The Carolingian Renaissance was significant because it preserved the literary heritage of the Roman Empire and developed a new uniform style of handwriting that made documents more legible. Scholars of that period also systematized Latin grammar, preserving the language of the Roman Catholic Church.
After rising to power in the Frankish empire, Charlemagne endeavored to unite all of the Germanic groups into one empire and convert them to Christianity. Through a series of military campaigns, he consolidated an area ranging from the Pyrenees in southern France to just north of the Balkan Peninsula. Crowned as Emperor of the Romans by the Pope in A.D. 800, Charlemagne promoted cultural and literary activity throughout his realm. Though virtually illiterate himself, Charlemagne saw the value of education and ensured that his children and grandchildren were fully educated.

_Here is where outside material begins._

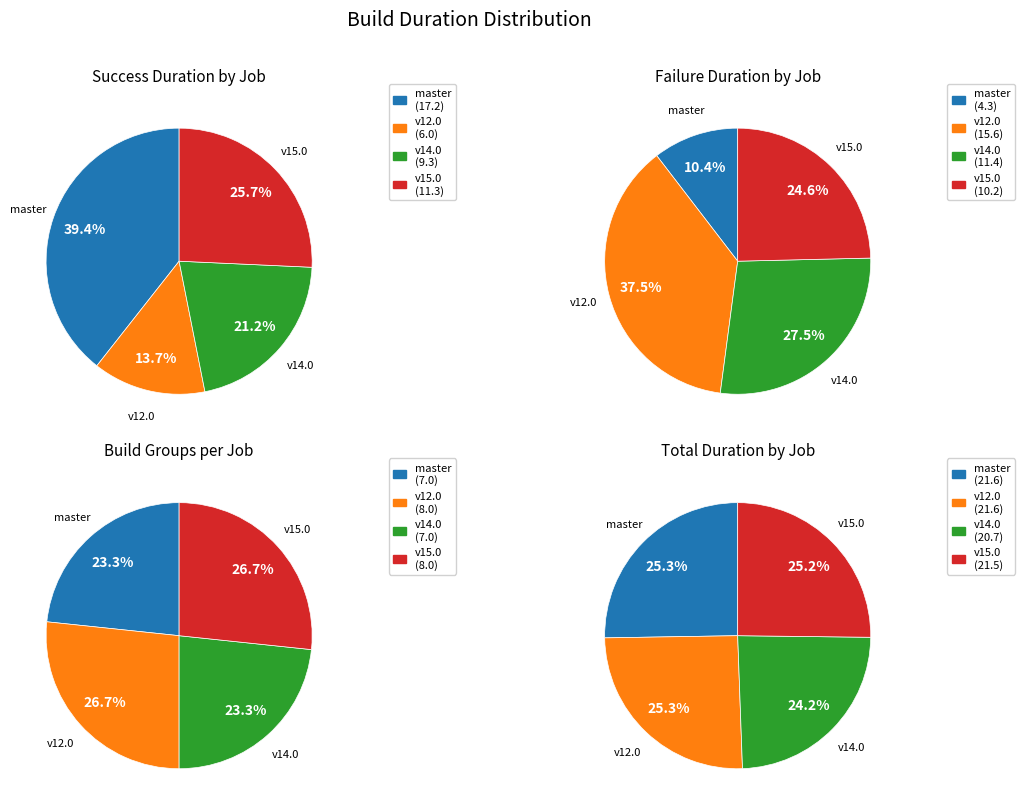

Count the number of slices in the pie.

4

During the Carolingian Renaissance, scholars such as Alcuin of York and Paul the Deacon collected Latin manuscripts and copied them. In many cases, the oldest editions of ancient works that have lasted to the present day are copies made during the Carolingian Renaissance. To facilitate this copying, and to ensure that scholars in different areas of the vast empire could understand each other's handwriting, Charlemagne sponsored the creation of the Carolingian minuscule, a form of handwriting from which modern day lower-case letters derive their form.